PS : j’ai reçu des remarques de personnes que la phrase « La misère sexuelle n’existe pas, car le sexe n’est pas un besoin vital » ont fait tiquer, m’indiquant que, si, le sexe est vital pour la survie de l’espèce. Soyons clairs : évidemment, à l’échelle de l’espèce tout entière, le sexe est un besoin vital pour sa perpétuation. Mais ce n’est pas un problème en soi, car le sexe consensuel reproductif est très courant à une telle échelle. Sauf que cette règle — vraie à cette échelle — n’est absolument pas généralisable à n’importe quel sous-groupe, quelle que soit sa taille. En particulier pas à l’échelle individuelle. Si c’était le cas, on observerait que les personnes n’ayant aucune activité sexuelle au cours de leur vie ont une espérance de vie plus courte que les autres. Or, ce n’est pas ce qu’on observe. En particulier, il existe, dans l’espèce humaine, des personnes asexuelles et/ou a-romantiques qui ne pratiquent aucune activité sexuelle tout au long de leur vie sans que ça ne leur pose le moindre problème de santé. Donc non, le sexe n’est toujours pas un besoin nécessaire à la survie des individus.

D’autres personnes m’ont fait remarquer que le manque d’affection et le rejet provoquent l’isolement et la dépression, augmentant considérablement le risques de suicide. Et je suis parfaitement d’accord avec ce constat. Je suis très bien placé pour en parler ! Et c’est un problème de santé publique majeur, c’est évident. Mais, ici aussi : le problème n’est toujours pas le manque de sexe. C’est le manque d’affection. La preuve étant qu’une bonne branlette ne règle pas le problème. Et pourtant, la masturbation aussi, c’est sympa. Le problème ici, c’est encore la pression sociale qui fait que, pour la majorité des gens, ne pas être en couple, ne pas avoir d’activité sexuelle régulière est source de moqueries et de mépris, y compris de sa propre part. C’est ça, qui pose problème. Pas le manque de sexe.

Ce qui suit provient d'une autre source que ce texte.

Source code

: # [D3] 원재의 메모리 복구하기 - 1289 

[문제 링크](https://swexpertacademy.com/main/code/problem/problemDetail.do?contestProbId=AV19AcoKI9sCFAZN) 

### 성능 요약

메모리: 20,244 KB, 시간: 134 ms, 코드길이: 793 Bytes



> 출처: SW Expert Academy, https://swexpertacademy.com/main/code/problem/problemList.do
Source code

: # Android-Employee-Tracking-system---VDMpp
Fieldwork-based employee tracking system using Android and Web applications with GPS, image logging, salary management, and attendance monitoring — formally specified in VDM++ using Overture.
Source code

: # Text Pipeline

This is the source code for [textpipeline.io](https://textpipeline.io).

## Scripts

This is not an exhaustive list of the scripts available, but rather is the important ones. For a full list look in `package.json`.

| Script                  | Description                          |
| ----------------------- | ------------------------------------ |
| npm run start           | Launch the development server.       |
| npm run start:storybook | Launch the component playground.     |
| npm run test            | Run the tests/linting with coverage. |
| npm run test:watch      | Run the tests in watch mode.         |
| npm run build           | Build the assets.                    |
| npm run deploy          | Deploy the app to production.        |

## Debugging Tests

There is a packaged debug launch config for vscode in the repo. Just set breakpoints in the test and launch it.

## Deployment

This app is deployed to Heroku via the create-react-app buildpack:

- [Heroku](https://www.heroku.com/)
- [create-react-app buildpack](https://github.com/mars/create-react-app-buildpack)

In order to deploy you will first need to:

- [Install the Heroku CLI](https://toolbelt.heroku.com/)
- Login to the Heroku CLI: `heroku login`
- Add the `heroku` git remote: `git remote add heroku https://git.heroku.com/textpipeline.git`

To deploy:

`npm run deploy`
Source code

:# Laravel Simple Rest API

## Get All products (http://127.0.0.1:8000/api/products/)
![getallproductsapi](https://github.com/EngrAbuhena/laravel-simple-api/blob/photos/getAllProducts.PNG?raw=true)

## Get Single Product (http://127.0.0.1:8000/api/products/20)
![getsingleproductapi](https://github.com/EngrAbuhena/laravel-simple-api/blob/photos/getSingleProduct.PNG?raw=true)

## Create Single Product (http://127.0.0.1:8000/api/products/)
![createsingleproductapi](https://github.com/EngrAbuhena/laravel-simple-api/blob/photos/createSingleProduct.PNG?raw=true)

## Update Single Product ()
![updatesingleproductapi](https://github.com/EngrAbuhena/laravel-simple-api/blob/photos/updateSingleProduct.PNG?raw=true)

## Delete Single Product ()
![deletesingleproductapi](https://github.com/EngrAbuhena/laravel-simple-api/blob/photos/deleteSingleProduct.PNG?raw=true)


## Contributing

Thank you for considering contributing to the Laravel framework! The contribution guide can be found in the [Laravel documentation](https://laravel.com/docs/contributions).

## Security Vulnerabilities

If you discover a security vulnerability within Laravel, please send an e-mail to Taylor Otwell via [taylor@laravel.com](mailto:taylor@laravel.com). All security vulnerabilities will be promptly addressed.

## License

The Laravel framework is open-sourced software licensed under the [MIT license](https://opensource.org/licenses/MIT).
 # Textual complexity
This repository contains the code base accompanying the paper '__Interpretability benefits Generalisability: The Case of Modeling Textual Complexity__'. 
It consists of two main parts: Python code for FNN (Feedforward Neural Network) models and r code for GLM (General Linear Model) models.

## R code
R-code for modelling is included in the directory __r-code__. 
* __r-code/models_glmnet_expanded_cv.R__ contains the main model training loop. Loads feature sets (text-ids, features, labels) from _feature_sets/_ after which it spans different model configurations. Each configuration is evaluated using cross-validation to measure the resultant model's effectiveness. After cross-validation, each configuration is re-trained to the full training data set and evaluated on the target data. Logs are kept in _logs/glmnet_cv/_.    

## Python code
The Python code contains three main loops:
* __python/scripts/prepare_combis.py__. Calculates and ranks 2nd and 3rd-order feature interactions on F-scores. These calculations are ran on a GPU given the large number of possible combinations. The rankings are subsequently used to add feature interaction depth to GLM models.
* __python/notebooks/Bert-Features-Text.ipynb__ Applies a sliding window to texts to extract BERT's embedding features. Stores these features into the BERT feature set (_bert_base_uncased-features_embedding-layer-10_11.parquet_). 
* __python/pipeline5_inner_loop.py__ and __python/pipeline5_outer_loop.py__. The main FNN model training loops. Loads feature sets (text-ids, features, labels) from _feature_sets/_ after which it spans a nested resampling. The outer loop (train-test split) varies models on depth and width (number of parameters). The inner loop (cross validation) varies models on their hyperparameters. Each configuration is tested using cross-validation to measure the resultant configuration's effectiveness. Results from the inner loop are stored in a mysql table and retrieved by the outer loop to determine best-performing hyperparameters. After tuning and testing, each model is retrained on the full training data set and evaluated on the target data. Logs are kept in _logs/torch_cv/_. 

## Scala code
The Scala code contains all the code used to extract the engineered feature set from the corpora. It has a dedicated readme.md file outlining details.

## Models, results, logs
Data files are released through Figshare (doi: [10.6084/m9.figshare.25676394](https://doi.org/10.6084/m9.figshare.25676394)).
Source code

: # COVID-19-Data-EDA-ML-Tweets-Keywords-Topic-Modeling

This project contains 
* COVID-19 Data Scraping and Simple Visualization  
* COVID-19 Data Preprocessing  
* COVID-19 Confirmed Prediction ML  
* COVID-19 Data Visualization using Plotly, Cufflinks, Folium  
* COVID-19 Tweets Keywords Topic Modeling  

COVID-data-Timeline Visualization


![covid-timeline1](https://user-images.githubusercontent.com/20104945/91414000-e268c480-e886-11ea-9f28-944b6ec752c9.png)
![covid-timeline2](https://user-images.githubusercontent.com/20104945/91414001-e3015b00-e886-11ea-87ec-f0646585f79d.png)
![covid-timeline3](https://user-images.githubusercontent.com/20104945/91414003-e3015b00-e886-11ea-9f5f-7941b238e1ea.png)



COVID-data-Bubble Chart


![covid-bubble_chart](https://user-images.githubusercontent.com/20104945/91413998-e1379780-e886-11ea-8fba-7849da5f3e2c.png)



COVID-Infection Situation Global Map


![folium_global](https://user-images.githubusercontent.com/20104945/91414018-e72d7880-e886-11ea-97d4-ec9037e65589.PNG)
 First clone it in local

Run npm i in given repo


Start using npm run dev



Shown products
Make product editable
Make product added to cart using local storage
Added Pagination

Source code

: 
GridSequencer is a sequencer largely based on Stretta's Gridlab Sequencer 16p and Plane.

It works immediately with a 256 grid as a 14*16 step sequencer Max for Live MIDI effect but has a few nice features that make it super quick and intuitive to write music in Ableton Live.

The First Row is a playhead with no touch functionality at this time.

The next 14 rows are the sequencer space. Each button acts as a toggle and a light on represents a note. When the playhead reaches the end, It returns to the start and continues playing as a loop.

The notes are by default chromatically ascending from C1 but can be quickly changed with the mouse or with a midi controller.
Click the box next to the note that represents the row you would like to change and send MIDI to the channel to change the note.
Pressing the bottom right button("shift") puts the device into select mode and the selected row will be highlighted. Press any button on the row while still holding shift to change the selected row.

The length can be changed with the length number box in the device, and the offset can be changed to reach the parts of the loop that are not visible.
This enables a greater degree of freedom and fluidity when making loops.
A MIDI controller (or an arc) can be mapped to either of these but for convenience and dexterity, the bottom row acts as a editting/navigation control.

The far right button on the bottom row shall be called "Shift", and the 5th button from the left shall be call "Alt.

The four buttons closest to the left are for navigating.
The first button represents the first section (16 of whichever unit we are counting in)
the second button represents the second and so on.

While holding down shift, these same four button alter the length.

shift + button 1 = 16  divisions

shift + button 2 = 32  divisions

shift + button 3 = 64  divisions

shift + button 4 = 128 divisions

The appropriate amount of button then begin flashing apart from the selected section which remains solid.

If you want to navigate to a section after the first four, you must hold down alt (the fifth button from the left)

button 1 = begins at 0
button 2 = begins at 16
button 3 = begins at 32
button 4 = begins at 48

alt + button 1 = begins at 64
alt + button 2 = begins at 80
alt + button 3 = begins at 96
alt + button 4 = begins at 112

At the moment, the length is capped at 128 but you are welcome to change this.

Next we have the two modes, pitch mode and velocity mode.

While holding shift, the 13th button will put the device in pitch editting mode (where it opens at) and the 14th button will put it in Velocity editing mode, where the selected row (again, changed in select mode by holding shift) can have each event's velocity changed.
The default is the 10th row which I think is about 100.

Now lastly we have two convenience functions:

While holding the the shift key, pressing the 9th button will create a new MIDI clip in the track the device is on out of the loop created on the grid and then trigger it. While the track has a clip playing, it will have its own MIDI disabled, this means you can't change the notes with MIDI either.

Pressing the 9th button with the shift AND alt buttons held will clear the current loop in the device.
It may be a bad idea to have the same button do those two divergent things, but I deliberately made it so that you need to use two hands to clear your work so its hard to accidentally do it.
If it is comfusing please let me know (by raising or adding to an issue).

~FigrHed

Admettre que la misère sexuelle existe, c’est dans le même mouvement admettre qu’il existe un droit fondamental à l’accès au sexe comme il existe (devait exister ?) un droit fondamental à l’accès à la culture. Et j’ai fondamentalement un problème avec ça car admettre qu’il existe un droit à l’accès au sexe, c’est admettre qu’il est acceptable d’outrepasser le consentement au sexe pour permettre l’accès à ce droit. L’exemple le plus évident, c’est le droit à l’usufruit de son patrimoine — en particulier son argent — qui connaît d’importantes limitations comme les prélèvements obligatoires (impôts, cotisations, etc.) ou l’interdiction et déshériter ses enfants, etc. Et ce, pour permettre d’autres droits comme le droit à certaines infrastructures publiques (bibliothèques, piscines municipales, routes, pont, etc.).

Or, en amour comme en sexe, je considère le consentement de la part de toutes les parties comme la règle d’or.

Déjà 2 avis pertinents dans La misère sexuelle n’existe pas

  • Il est toujours difficile de répondre á un tel article…surtout quand on aurait pu (du…) l’écrire soi même 17 ans plus tôt. Voilà tu imagines mon âge aussi comme ça. J’adhère totalement même si la situation est différente, du moins physiquement. Que puis-je dire sinon que ce bonheur dure maintenant car la vie réserve bien des surprises, bonnes….mais parfois mauvaises.
  • Un autre blogger un peu geek
    Je ne l’ai pas vécu aussi longtemps, mais je l’ai vécu aussi, cette frustration intense. L’idée d’être trop gentil, et que les femmes choisissaient toujours les mauvais garçons.
    Je n’ai pas beaucoup été aidé par une amie que j’ai tenté de séduire et qui m’a dit « tu seras jamais avec quelqu’un, il faut que tu deviennes plus macho ».
    Ca a vraiment fait très très mal car j’étais tiraillée entre l’idée de devoir changer ce que je suis ou accepter de continuer à être puceau en gardant mes principes.
    Au final, je suis aujourd’hui avec la femme de ma vie, qui est aussi la mère de ma petite fille de 2 ans.
    Alors oui, j’aurais aimé pouvoir lire un tel article ou avoir plus de témoignages pour comprendre que oui, c’est normal de jamais avoir été en couple au collège, lycée, voire même après. Et que non, les femmes ne sont pas stupides au point d’être irrémédiablement attirée que par ceux qui les font souffrir.